For each square (i, j) in the N by N grid, we'll compute the largest M[i][j] such that a square of side length M[i][j] with its lower right corner at (i, j) has at most K ones. Also, we'll store the number of ones in that square - call it O[i][j]. The answer to the whole problem instance is then just the max of M[i][j] over all (i, j).

To compute these M[i][j] and O[i][j] values, we use the following algorithm:

// precompute row and column partial sums
int bestM = 0;
for (int i = 0; i < N; i++) {
    for (int j = 0; j < N; j++) {
        if (i == 0 || j == 0) {
            // this case is trivial 
        } else {
            // use the values of M[i-1][j-1] and O[i-1][j-1] to compute M[i][j] and O[i][j]
        }
        bestM = std::max(bestM, M[i][j]);
    }
}
return bestM;

To compute M[i][j] and O[i][j] from M[i-1][j-1] and O[i-1][j-1], we proceed as follows: we know that M[i][j] is at most M[i-1][j-1] + 1 (because a square of side length M[i-1][j-1] + 2 with lower right corner at (i, j) would strictly contain the square of side length M[i-1][j-1] + 1 with lower right corner at (i-1, j-1), but that square is known to be too big). So we have an inner loop:

int o = /* number of ones in square of side length M[i-1][j-1] + 1 with lower right corner at (i, j) */;
for (int k = M[i-1][j-1] + 1; k >= 0; k--) {
    if (o <= K) {
        O[i][j] = o;
        M[i][j] = k;
        break;
    } else {
        // reduce o to be the number of ones in square of side length k-1 with lower right corner at (i, j)
    }
}

To compute o efficiently, we observe that the square of side length M[i-1][j-1] + 1 with lower right corner at (i, j) is just the disjoint union of:

the square of side length M[i-1][j-1] with lower right corner at (i-1, j-1), and
an L-shape consisting of the lower and right edges of the square, with vertex at (i, j)
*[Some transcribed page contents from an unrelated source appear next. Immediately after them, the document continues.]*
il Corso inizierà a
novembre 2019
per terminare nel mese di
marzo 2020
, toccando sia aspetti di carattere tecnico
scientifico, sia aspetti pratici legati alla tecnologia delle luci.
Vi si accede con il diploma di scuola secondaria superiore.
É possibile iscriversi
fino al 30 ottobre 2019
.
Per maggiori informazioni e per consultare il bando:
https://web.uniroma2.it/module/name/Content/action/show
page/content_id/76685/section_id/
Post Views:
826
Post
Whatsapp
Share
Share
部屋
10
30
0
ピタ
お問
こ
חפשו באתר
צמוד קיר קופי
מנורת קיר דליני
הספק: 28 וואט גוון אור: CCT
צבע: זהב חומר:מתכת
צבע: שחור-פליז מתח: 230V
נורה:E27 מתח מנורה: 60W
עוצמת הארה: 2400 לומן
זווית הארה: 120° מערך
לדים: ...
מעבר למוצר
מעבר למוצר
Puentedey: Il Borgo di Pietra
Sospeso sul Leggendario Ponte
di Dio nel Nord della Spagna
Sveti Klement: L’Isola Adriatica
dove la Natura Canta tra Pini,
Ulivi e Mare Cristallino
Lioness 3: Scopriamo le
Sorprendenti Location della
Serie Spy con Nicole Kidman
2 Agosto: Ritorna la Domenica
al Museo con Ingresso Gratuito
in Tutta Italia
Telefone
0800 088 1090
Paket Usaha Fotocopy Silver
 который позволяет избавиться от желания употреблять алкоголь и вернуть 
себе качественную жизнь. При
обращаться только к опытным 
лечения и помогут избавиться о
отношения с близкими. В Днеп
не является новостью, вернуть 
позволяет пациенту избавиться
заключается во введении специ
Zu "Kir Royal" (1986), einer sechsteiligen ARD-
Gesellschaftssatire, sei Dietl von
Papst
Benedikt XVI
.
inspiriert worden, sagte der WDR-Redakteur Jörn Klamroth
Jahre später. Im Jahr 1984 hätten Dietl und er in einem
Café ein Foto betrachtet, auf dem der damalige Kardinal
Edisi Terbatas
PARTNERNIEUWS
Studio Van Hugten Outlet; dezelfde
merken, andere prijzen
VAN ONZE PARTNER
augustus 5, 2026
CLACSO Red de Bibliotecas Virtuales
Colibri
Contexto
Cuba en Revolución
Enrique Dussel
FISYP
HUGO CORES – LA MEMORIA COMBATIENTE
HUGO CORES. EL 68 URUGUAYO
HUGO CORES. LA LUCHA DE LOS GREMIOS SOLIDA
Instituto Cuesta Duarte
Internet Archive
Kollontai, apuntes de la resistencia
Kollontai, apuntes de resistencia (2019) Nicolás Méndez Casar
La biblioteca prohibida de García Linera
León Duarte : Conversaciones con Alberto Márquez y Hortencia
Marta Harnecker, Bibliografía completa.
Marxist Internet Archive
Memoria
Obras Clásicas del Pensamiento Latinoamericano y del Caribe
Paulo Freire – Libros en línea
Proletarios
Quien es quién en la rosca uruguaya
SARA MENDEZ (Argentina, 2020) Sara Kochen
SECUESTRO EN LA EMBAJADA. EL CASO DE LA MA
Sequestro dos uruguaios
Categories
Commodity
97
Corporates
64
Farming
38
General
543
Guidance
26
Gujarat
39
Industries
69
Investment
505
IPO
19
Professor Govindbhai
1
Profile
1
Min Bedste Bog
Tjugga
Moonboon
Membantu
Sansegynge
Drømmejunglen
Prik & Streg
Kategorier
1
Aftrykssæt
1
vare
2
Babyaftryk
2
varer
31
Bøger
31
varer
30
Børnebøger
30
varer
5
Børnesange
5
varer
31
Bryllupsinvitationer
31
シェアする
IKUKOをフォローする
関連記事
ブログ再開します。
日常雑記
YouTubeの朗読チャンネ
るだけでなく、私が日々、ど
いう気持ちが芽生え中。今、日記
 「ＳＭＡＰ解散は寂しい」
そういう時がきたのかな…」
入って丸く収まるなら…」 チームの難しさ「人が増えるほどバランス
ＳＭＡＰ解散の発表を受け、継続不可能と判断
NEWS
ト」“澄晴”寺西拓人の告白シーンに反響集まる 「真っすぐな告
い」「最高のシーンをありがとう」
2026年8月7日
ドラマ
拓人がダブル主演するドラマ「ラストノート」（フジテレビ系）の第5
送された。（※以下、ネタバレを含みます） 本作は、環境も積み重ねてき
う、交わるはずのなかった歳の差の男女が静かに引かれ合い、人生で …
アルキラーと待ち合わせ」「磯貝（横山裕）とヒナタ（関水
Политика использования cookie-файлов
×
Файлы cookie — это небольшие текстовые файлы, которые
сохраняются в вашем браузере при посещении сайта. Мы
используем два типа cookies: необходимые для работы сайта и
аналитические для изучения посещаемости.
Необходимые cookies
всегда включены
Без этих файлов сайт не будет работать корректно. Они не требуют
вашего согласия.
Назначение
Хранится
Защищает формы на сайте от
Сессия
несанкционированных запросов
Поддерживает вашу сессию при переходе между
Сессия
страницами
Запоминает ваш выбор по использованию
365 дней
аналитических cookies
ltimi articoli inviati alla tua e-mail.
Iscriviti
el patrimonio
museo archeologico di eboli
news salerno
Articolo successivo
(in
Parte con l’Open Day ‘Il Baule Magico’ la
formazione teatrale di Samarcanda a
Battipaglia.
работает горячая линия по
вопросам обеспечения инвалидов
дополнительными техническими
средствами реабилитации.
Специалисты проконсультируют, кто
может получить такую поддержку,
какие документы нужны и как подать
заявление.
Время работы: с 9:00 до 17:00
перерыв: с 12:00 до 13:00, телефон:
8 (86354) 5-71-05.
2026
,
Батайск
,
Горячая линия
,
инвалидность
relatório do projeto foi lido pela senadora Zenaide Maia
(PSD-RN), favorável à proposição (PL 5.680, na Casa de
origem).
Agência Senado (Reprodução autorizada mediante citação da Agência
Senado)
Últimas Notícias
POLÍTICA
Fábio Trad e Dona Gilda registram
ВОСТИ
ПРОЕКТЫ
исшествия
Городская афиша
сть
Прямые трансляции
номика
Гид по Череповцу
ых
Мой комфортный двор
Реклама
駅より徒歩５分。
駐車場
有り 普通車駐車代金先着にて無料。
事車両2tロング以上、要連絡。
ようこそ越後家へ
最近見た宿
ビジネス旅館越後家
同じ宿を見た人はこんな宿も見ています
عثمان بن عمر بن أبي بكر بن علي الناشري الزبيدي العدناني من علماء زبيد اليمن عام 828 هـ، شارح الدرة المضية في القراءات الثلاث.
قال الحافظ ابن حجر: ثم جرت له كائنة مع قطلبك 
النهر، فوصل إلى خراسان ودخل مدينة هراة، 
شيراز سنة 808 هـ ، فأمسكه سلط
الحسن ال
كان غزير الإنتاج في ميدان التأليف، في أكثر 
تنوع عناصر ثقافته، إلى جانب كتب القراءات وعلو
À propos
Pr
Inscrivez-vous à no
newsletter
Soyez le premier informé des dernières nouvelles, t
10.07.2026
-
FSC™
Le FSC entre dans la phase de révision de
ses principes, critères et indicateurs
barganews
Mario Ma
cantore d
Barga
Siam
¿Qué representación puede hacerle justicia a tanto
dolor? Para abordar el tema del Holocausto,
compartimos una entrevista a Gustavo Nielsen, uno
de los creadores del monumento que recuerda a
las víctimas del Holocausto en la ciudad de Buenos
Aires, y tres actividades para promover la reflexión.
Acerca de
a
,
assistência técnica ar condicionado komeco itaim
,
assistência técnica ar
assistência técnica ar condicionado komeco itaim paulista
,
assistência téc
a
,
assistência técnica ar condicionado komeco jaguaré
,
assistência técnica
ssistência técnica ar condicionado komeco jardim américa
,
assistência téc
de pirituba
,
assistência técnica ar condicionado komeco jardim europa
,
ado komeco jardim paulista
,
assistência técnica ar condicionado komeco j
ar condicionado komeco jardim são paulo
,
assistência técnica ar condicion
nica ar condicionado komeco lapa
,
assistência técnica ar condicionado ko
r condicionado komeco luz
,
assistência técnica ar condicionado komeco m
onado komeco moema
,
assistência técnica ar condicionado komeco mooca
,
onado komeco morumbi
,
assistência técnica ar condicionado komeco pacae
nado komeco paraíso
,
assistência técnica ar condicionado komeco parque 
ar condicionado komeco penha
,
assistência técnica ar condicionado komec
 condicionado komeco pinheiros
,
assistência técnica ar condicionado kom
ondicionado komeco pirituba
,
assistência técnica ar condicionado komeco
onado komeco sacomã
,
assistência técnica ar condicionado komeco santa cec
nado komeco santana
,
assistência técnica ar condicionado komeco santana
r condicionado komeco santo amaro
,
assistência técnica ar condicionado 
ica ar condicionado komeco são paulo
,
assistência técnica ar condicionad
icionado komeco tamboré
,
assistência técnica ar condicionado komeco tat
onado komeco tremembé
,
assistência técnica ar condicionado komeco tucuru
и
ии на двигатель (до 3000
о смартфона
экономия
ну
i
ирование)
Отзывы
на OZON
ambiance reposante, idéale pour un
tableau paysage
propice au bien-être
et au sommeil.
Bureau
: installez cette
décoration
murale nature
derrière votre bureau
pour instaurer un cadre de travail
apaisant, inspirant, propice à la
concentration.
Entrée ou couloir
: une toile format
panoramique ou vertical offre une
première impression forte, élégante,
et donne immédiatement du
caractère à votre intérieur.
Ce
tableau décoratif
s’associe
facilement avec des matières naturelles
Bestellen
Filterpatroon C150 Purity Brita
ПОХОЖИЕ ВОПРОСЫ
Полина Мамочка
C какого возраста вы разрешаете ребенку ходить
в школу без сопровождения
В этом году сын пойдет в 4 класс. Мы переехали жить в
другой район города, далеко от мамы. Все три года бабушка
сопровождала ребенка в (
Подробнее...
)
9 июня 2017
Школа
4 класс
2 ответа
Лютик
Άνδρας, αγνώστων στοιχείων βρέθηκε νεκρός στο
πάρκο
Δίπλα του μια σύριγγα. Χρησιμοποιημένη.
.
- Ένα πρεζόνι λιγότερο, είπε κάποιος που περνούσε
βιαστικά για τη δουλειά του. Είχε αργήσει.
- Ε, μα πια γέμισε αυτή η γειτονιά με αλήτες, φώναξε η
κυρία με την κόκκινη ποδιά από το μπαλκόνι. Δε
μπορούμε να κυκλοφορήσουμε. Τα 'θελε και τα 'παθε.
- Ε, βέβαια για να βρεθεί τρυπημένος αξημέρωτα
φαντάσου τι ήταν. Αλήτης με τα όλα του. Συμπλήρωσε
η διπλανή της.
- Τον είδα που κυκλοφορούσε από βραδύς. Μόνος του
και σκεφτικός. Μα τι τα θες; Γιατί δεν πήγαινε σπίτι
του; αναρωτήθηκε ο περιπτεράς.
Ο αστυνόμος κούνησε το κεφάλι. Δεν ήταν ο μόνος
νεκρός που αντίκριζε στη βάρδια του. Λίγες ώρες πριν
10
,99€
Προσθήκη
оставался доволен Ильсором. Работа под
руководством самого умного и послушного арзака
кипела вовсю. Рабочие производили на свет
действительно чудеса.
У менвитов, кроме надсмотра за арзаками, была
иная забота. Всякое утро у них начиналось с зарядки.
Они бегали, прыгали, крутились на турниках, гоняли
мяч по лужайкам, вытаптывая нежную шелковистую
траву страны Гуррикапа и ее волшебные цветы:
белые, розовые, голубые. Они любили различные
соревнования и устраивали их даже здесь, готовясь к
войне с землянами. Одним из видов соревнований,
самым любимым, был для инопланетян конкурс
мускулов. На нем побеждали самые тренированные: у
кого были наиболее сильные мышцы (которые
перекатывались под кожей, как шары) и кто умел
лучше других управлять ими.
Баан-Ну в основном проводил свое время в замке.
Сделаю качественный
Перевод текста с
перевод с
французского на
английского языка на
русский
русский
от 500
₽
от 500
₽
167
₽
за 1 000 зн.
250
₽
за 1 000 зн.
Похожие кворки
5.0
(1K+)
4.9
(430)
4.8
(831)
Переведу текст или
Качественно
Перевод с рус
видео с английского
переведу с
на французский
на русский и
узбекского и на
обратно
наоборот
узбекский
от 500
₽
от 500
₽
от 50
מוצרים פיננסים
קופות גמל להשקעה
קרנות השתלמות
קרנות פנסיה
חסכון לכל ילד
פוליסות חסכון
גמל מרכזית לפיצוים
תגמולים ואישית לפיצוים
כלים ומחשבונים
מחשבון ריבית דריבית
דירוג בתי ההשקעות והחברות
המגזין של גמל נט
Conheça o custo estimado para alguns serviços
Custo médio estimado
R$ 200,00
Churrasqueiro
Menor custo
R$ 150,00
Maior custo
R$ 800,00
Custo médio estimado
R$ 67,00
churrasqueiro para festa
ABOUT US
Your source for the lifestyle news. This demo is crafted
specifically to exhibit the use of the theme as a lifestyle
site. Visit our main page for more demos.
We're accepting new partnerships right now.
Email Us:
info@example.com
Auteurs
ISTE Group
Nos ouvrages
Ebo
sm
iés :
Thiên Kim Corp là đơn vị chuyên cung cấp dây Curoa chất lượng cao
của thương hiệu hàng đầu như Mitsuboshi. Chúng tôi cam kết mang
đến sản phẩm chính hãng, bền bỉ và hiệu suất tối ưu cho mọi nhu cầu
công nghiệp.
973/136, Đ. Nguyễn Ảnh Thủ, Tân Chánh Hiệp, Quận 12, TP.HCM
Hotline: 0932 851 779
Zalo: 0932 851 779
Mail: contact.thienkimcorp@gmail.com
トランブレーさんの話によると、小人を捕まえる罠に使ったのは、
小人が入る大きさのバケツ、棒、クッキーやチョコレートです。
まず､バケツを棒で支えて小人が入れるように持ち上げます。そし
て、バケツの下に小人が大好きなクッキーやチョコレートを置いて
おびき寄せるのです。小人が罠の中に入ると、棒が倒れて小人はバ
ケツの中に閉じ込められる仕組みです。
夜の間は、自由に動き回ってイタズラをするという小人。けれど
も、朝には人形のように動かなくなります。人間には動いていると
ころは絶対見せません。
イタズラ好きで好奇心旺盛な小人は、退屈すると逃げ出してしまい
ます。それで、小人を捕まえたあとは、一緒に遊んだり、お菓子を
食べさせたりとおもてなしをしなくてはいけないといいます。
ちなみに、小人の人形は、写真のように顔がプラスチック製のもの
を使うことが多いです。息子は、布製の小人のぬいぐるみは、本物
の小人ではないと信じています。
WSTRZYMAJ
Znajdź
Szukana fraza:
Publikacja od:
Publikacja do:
So the initial value of o is just the sum of the number of ones in region 1, namely O[i-1][j-1], and the number of ones in region 2. We can get the latter in constant time if we have precomputed partial sums along each row and each column, as indicated in the first pseudocode block. Similarly, every time o needs to be reduced in the inner loop, we just need to subtract the number of ones found in an L-shape that is the upper and left edges of the square of side length k, which we can likewise do using the partial sums.

The overall running time is O(N^2), despite the 3 nested loops, because the upper-left corner of the square currently being evaluated never moves backward, and so the total amount of time taken in the inner loop along each diagonal of the square is linear in the size of that diagonal, meaning the overall running time is linear in the total number of squares.